First, and maybe most shocking to lawyers, are the policies concerning the detention and trial of suspected terrorists. In 2002, Bush’s and Cheney’s key political  lawyers told the President what he wanted to hear -- that he had the power to ignore laws of Congress forbidding abuse and  torture of  suspected terrorists.  Career military lawyers and State Department lawyers flatly refused to go along with these departures from American jurisprudence. As documented in Ingo Müller’s book, Hitler’s Justice, the Gestapo’s Chief Counsel, Werner Best, said  essentially the same thing about Hitler’s powers. Whatever the leader says is the law -- is the law. It didn’t matter what the legislature said. 


Even after the Supreme Court’s June decision in Hamdan v. Rumsfeld, which declared Bush’s Guantanamo military tribunals illegal and his  evasion of  Geneva Convention Common Article 3 (which prohibits any cruel, abusive or degrading treatment) unlawful, the Bush Administration is still trying to maneuver its way into holding trials of suspected terrorists without providing even the  minimum due process guarantees required by American military law. It is still trying to provide retroactive immunity for torturers and Bush policy-makers who condoned torture. That strikes a lot of thoughtful Americans as “fascistic.” 

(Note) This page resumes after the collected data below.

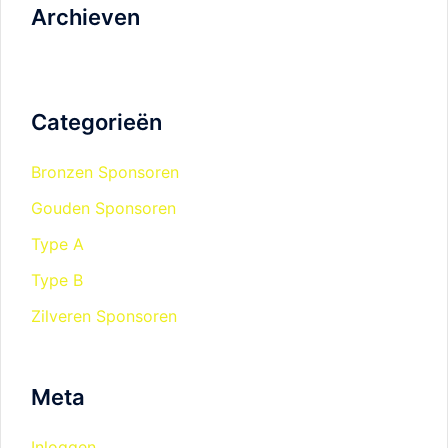
Archieven
Categorieën
Bronzen Sponsoren
Gouden Sponsoren
Type A
Type B
Zilveren Sponsoren
Meta
Inloggen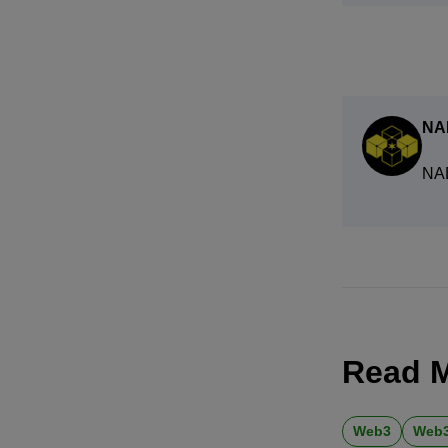
NA
NA
Read 
Web3
Web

Second, corporate infiltration, and in some instances, control,  of Bush’s administration has grown. One need only examine the relationship between defense contractor, Halliburton, and Vice President Cheney.  He passed from government service to the Halliburton corporation and back into government service again. He used his position as vice president to lobby hard for the war in Iraq. Halliburton then received mega-millions from non-bid contracts in Iraq, where it proceeded to violate numerous accounting standards to rip off still more cash from the U.S. government. 

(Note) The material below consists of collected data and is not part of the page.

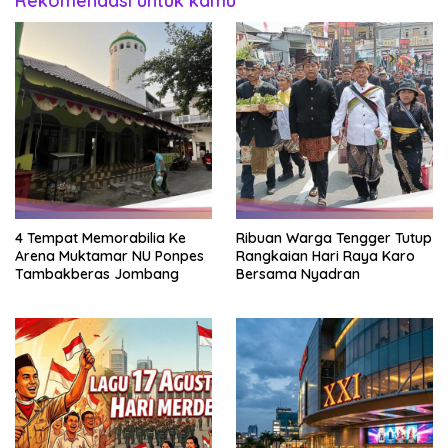
Rekomendasi untuk kamu
4 Tempat Memorabilia Ke
Ribuan Warga Tengger Tutup
Arena Muktamar NU Ponpes
Rangkaian Hari Raya Karo
Tambakberas Jombang
Bersama Nyadran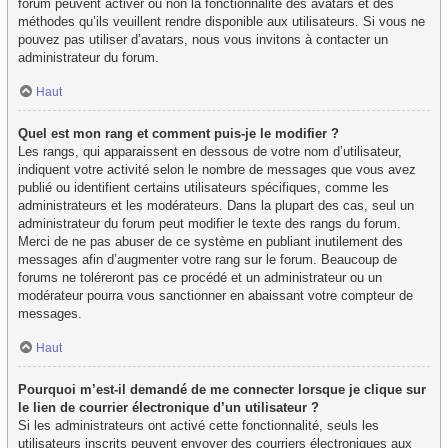
forum peuvent activer ou non la fonctionnalité des avatars et des
méthodes qu’ils veuillent rendre disponible aux utilisateurs. Si vous ne
pouvez pas utiliser d’avatars, nous vous invitons à contacter un
administrateur du forum.
Haut
Quel est mon rang et comment puis-je le modifier ?
Les rangs, qui apparaissent en dessous de votre nom d’utilisateur,
indiquent votre activité selon le nombre de messages que vous avez
publié ou identifient certains utilisateurs spécifiques, comme les
administrateurs et les modérateurs. Dans la plupart des cas, seul un
administrateur du forum peut modifier le texte des rangs du forum.
Merci de ne pas abuser de ce système en publiant inutilement des
messages afin d’augmenter votre rang sur le forum. Beaucoup de
forums ne toléreront pas ce procédé et un administrateur ou un
modérateur pourra vous sanctionner en abaissant votre compteur de
messages.
Haut
Pourquoi m’est-il demandé de me connecter lorsque je clique sur
le lien de courrier électronique d’un utilisateur ?
Si les administrateurs ont activé cette fonctionnalité, seuls les
utilisateurs inscrits peuvent envoyer des courriers électroniques aux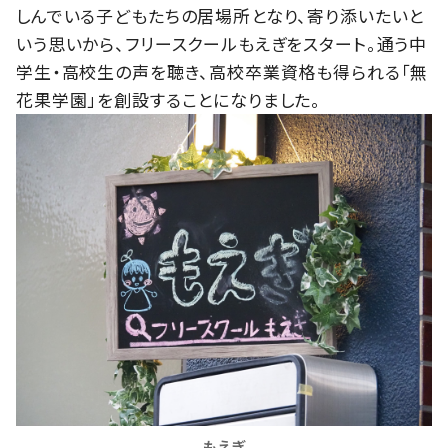
しんでいる子どもたちの居場所となり、寄り添いたいと
いう思いから、フリースクールもえぎをスタート。通う中
学生・高校生の声を聴き、高校卒業資格も得られる「無
花果学園」を創設することになりました。
もえぎ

There isn’t enough space here to document all the ways in which the Bush Administration has become progressively fascistic. Some include: the violation of constitutional liberties  in its surveillance programs, its flag-waving nationalism and militaristic foreign policy, its relentless propaganda campaign against domestic “enemies” through Fox News propagandists and others in the right-wing media,  and  its  cronyism and corruption. 


If we are lucky, our political system will have the resilience to overcome the terrible damage inflicted during the past six years by the Bush Administration. If Democratic officeholders have the courage, they will leap to respond to each and every scurrilous accusation made by Bush operatives. They have already reminded Americans  that the Republican-controlled Congress shot down numerous Democratic proposals to increase anti-terrorism funding (for ports, railroads and the like), but they need to go further. Democrats should alert the public that -- when it comes to comparisons to fascism -- the Bush Administration might start by looking at itself in the mirror.    


Robert S. Rivkin, a U.S. Army veteran and author of GI Rights and Army Justice, is a San Francisco lawyer who has trained foreign judges and lawyers in international law reform projects.